The information in the report is broken down by area of the state with northern Illinois defined as north of I-80, central Illinois as between I-80 and I-70 and southern Illinois as the area south of I-70.
Schnitkey says that historically wheat/double-crop-soybeans was on average $6 less than corn returns in southern Illinois. “The data varied from year to year by quite a lot. Our current projection for 2011 is that wheat/double-crop-soybeans would be $28 higher than corn which is above average,“ he says.
And for southern Illinois single crops?
“In southern Illinois, we’re projecting corn returns, both to the farmer and the land, to be $174 for corn and $140 for soybeans. So corn is projected to be more profitable than soybeans, which is typical. The best rotation of land in the fall after soybeans would be a wheat/double-crop-soybean. That would give you the most return – and then followed by corn only.”
Schnitkey says the discount on soybeans for the double-crop soybeans yield in this budget is 35 bu./acre and the average with just soybeans would be 47 bu.
In the central part of the state, the implications are for corn to be $64 more profitable than soybeans.
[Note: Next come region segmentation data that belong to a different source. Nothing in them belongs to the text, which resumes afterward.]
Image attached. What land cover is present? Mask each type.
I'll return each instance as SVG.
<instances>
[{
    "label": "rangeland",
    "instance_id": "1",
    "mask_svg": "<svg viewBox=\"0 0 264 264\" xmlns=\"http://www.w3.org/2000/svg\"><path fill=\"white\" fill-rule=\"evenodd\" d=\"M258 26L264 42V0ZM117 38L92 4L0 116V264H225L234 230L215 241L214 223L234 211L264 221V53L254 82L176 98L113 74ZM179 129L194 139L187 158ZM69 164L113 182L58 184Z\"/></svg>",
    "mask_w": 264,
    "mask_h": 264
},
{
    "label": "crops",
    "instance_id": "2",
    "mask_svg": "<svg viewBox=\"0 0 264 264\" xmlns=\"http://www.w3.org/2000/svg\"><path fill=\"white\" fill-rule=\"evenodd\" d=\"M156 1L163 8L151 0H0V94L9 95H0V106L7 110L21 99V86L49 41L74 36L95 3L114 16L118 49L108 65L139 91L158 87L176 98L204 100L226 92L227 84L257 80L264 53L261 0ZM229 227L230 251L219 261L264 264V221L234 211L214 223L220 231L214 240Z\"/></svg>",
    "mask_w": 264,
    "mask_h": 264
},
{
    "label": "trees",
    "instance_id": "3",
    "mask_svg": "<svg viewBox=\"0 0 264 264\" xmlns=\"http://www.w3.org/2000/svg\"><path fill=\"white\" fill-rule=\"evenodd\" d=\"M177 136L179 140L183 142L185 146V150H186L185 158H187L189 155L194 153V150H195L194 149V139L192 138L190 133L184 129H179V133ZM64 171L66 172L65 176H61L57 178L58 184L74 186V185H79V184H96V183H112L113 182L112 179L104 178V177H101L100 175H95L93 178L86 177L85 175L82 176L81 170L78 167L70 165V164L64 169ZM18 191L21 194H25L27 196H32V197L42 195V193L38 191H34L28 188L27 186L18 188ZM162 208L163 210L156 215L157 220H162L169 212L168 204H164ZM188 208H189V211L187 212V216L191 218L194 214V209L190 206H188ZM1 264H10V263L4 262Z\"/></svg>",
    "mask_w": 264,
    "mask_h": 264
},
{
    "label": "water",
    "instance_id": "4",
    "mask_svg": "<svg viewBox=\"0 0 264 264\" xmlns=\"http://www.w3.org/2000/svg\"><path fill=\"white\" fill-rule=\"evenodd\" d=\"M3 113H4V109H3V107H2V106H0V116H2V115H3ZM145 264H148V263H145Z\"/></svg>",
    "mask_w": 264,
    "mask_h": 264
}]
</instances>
Schnitkey says that from 2000 to 2009 corn on average was $30 more profitable than soybeans. “So, we’re looking at corn to be more profitable on average but not as much as it was in 2007 and 2008.
“The numbers are more optimistic than they were if we’d been projecting a couple of months ago due to higher prices recently. But overall, 2010 would be projected lower than 2011 returns, but not by a lot.”
In northern Illinois, projections are for corn to be $84 more profitable than soybeans – a bit more than in the central part of the state. On average, corn has exceeded soybean returns profitability by about $36 from 2000 to 2009.
Near the end of the report, cash rents are compared with projections for 2011 and what farmers have received historically from farm land returns. “If you look at those two things, cash rents should remain stable,” Schnitkey says. “The 2011 budgets aren’t suggesting large increases in cash rents because of high profitability. If anything, budgets for 2011 are less than 2007 and 2008, a bit better than 2009, and roughly comparable to what we’re looking at in 2010 given reasonably good yields.”